Since Obama and Romney have agreed not to ask one another questions or even to allow for rebuttals or follow-up questions, Wednesday night’s performance will be a debate in name only. In all likelihood, we’ll be watching two pre-programmed robots offering the same scripted responses they’ve been feeding the American public for months.
I, for one, would like to see a new debate format where the candidates are required to answer questions from average voters. If I was given the chance to participate, here are some of the potential questions of importance to me that I might put forward:
* The Houston Texans are playing the New York Jets this coming Monday night. What do you think the point spread should be and why? Would your answer be different if Tim Tebow replaces March Sanchez at quarterback?
* The National Hockey League owners have locked out the players and it looks like the season might be cancelled. Can you name the head of the N.H.L. or the Players’ Association and have you intervened to try to save the season and, if not, why not?
* I have a six-pack of Bud Light in the basement that I purchased in March. Can I still drink them or have they gone bad by now? If I had stored them in the refrigerator, would that change your answer?
* What are your views on casual Fridays in the workplace? Do you think jeans and t-shirts should be allowed?
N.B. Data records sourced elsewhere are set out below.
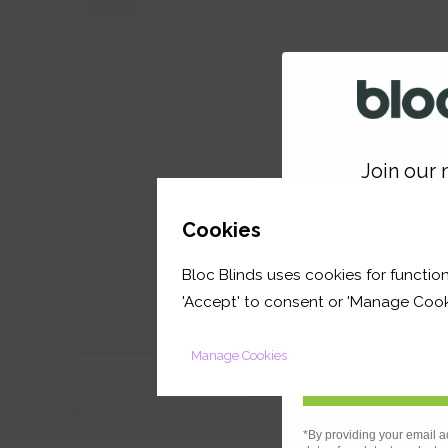
Join our m
GET 
Cookies
Bloc Blinds uses cookies for function
your first orde
'Accept' to consent or 'Manage Cook
Manage Cookies
Features
*By providing your email a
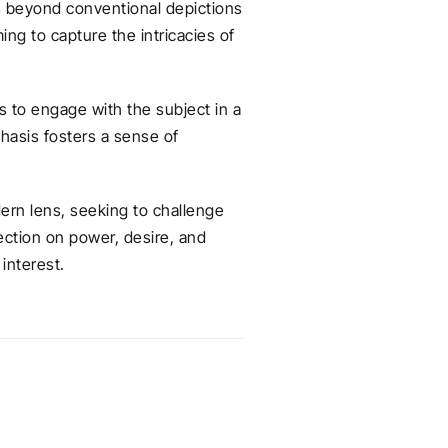
s beyond conventional depictions
ng to capture the intricacies of
 to engage with the subject in a
asis fosters a sense of
ern lens, seeking to challenge
lection on power, desire, and
interest.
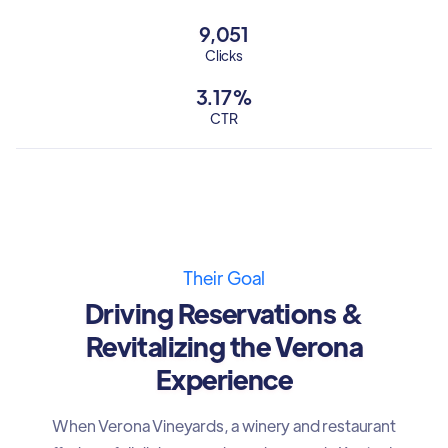
9,051
Clicks
3.17%
CTR
Their Goal
Driving Reservations &
Revitalizing the Verona
Experience
When Verona Vineyards, a winery and restaurant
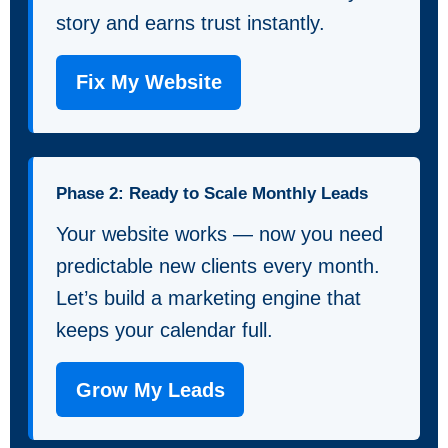
story and earns trust instantly.
Fix My Website
Phase 2: Ready to Scale Monthly Leads
Your website works — now you need
predictable new clients every month.
Let’s build a marketing engine that
keeps your calendar full.
Grow My Leads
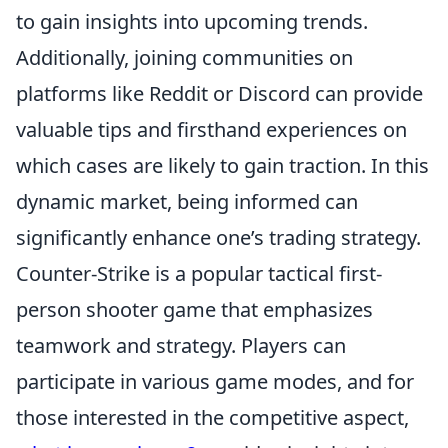
to gain insights into upcoming trends.
Additionally, joining communities on
platforms like Reddit or Discord can provide
valuable tips and firsthand experiences on
which cases are likely to gain traction. In this
dynamic market, being informed can
significantly enhance one’s trading strategy.
Counter-Strike is a popular tactical first-
person shooter game that emphasizes
teamwork and strategy. Players can
participate in various game modes, and for
those interested in the competitive aspect,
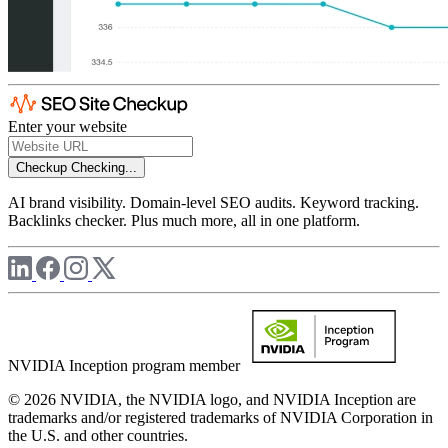
Enter your website
Checkup
Checking...
AI brand visibility. Domain-level SEO audits. Keyword tracking.
Backlinks checker. Plus much more, all in one platform.
NVIDIA Inception program member
© 2026 NVIDIA, the NVIDIA logo, and NVIDIA Inception are
trademarks and/or registered trademarks of NVIDIA Corporation in
the U.S. and other countries.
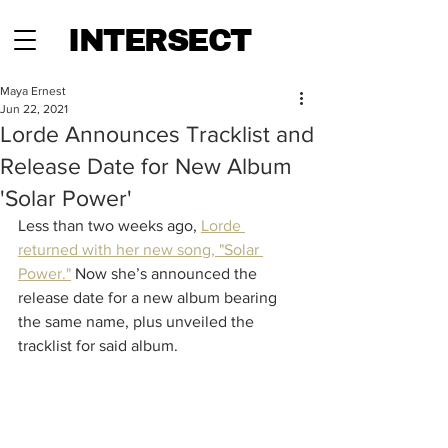
INTERSECT
Maya Ernest
Jun 22, 2021
Lorde Announces Tracklist and
Release Date for New Album
'Solar Power'
Less than two weeks ago, 
Lorde 
returned with her new song, "Solar 
Power."
 Now she’s announced the 
release date for a new album bearing 
the same name, plus unveiled the 
tracklist for said album. 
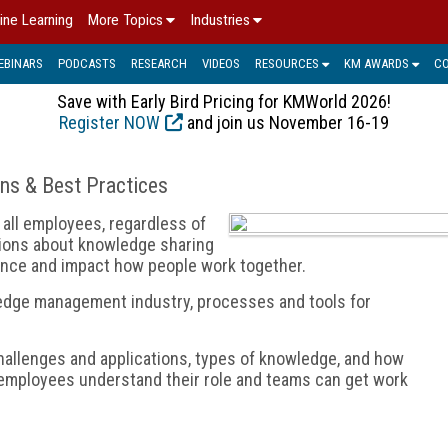
ine Learning
More Topics
Industries
EBINARS
PODCASTS
RESEARCH
VIDEOS
RESOURCES
KM AWARDS
C
Save with Early Bird Pricing for KMWorld 2026!
Register NOW
and join us November 16-19
ons & Best Practices
all employees, regardless of
sions about knowledge sharing
nce and impact how people work together.
edge management industry, processes and tools for
allenges and applications, types of knowledge, and how
employees understand their role and teams can get work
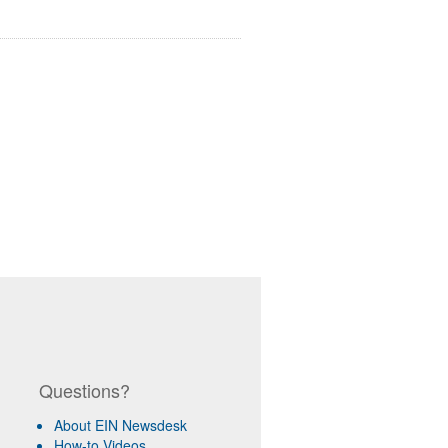
Questions?
About EIN Newsdesk
How-to Videos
What rules apply in your workplace?
* If you kept seeing more and more hairs in the sink in the morning, would you ignore them or would you start thinking about hair replacement? Have you ever used Rogaine or considered a toupee? What have you done about your increasing back hair?
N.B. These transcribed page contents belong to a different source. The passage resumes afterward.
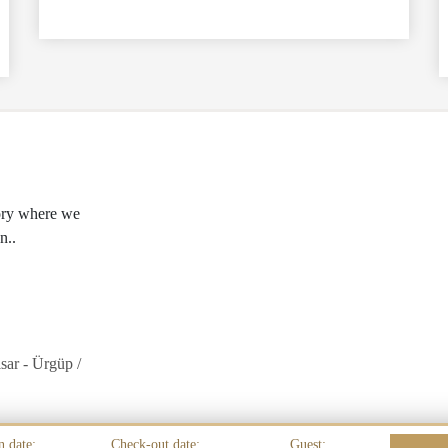
tory where we
n..
sar - Ürgüp /
n date:
Check-out date:
Guest:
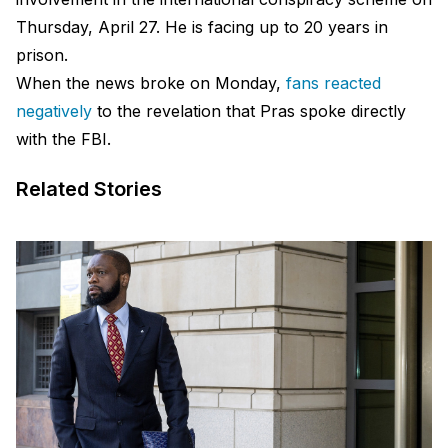
Thursday, April 27. He is facing up to 20 years in
prison.
When the news broke on Monday,
fans reacted
negatively
to the revelation that Pras spoke directly
with the FBI.
Related Stories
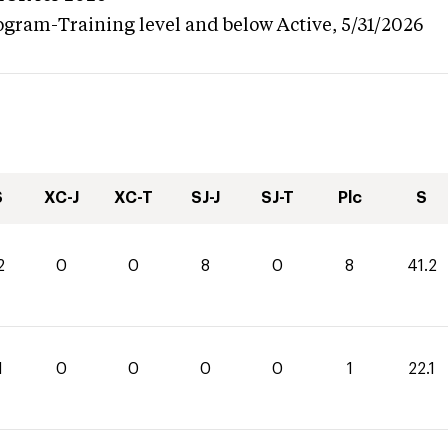
ogram-Training level and below
Active,
5/31/2026
S
XC-J
XC-T
SJ-J
SJ-T
Plc
S
2
0
0
8
0
8
41.2
1
0
0
0
0
1
22.1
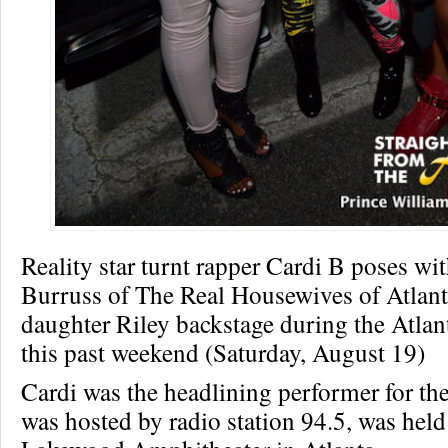
Reality star turnt rapper Cardi B poses wi
Burruss of The Real Housewives of Atlant
daughter Riley backstage during the Atlant
this past weekend (Saturday, August 19)
Cardi was the headlining performer for th
was hosted by radio station 94.5, was held 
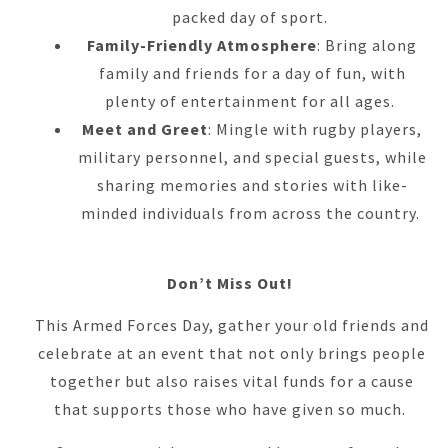
packed day of sport.
Family-Friendly Atmosphere
: Bring along
family and friends for a day of fun, with
plenty of entertainment for all ages.
Meet and Greet
: Mingle with rugby players,
military personnel, and special guests, while
sharing memories and stories with like-
minded individuals from across the country.
Don’t Miss Out!
This Armed Forces Day, gather your old friends and
celebrate at an event that not only brings people
together but also raises vital funds for a cause
that supports those who have given so much.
* When the bathroom sink gets clogged, do you call a plumber or do you man up and try to fix the problem yourself? If the latter, what steps would you take and what size pipe wrench would you use?
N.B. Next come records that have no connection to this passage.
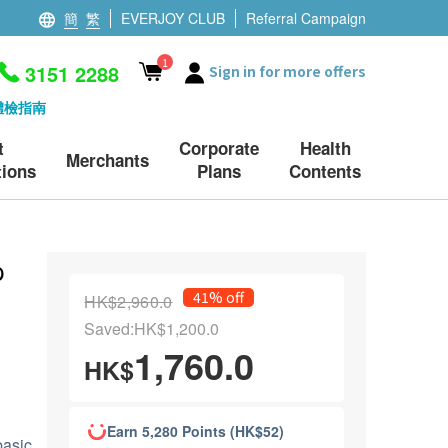
簡
繁
EVERJOY CLUB
Referral Campaign
1
3151 2288
Sign in for more offers
體檢指南
t
Corporate
Health
Merchants
ions
Plans
Contents
p
41% off
HK$2,960.0
Saved:HK$1,200.0
1,760.0
HK$
Earn 5,280 Points (HK$52)
basic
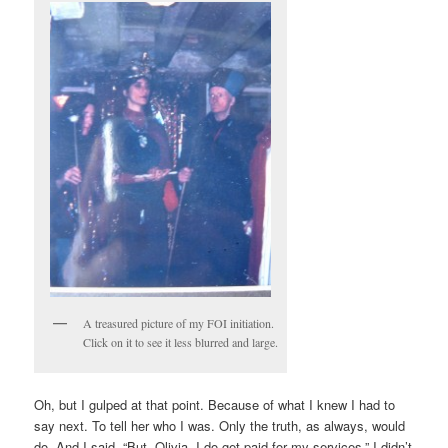
A treasured picture of my FOI initiation.
Click on it to see it less blurred and large.
Oh, but I gulped at that point. Because of what I knew I had to
say next. To tell her who I was. Only the truth, as always, would
do. And I said, “But, Olivia, I do get paid for my services.” I didn’t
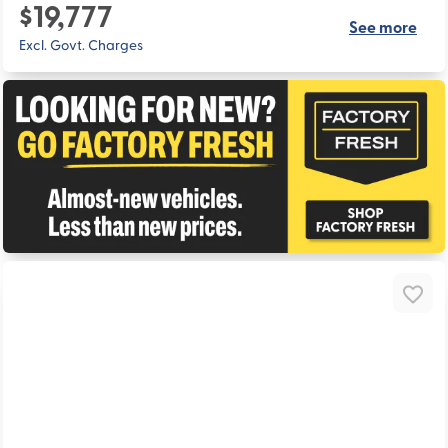
$19,777
See more
Excl. Govt. Charges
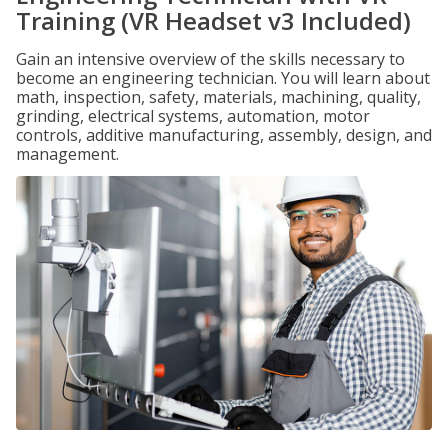
Training (VR Headset v3 Included)
Gain an intensive overview of the skills necessary to
become an engineering technician. You will learn about
math, inspection, safety, materials, machining, quality,
grinding, electrical systems, automation, motor
controls, additive manufacturing, assembly, design, and
management.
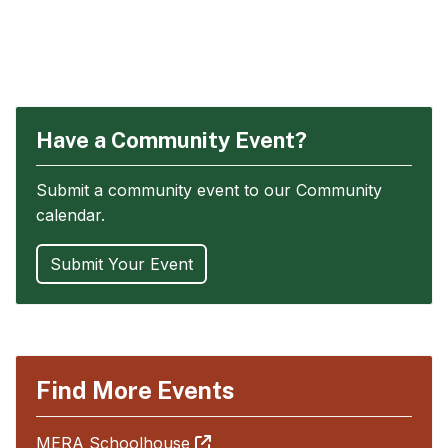
Have a Community Event?
Submit a community event to our Community
calendar.
Submit Your Event
Find More Events
MERA Schoolhouse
* Where do you stash your personal collection of men’s magazines so your wife can’t find them? Do you keep the videos in the same location?
* The basement is so full of junk you can hardly move down there. Your wife has been nagging you for months to clean it out but you just haven’t found the time. Would you recommend a garage sale, hauling the stuff to the curb or just ignoring the problem? Support your answer with examples from your personal experience.
* It’s Saturday night. You’ve had a long work week and you’d really just like to sit back and watch some sports on TV but your wife is insisting you go out. How do you convince her to let you stay at home?
* Say you end up having to go to the opera on Saturday night after all. What’s the best way to survive the performance without really pissing off your wife?
* You’ve got a 1963 MGB four-cylinder roadster in the garage that you’ve been working on for close to ten years now. Trouble is that you haven’t been able to find a four-speed gearbox with a non-synchromesh, straight-cut first gear. Where can I get a reconditioned gearbox and how do I install it? There is some urgency in this question as my wife is pestering me to “get rid of your silly toy.”
* When you’re barbecuing steaks, do you use a charcoal grill or a gas grill? If the former, what type of charcoal do you use and how do you test for doneness? Any suggestions for a good barbecue sauce?
* How do you make a stinger, a rusty nail and a manhattan? Do you prefer them on the rocks or straight up?
* Do you rent or own? They say when you rent you’re just throwing your money way. What’s your experience and what would you suggest? Can you recommend a good real estate agent?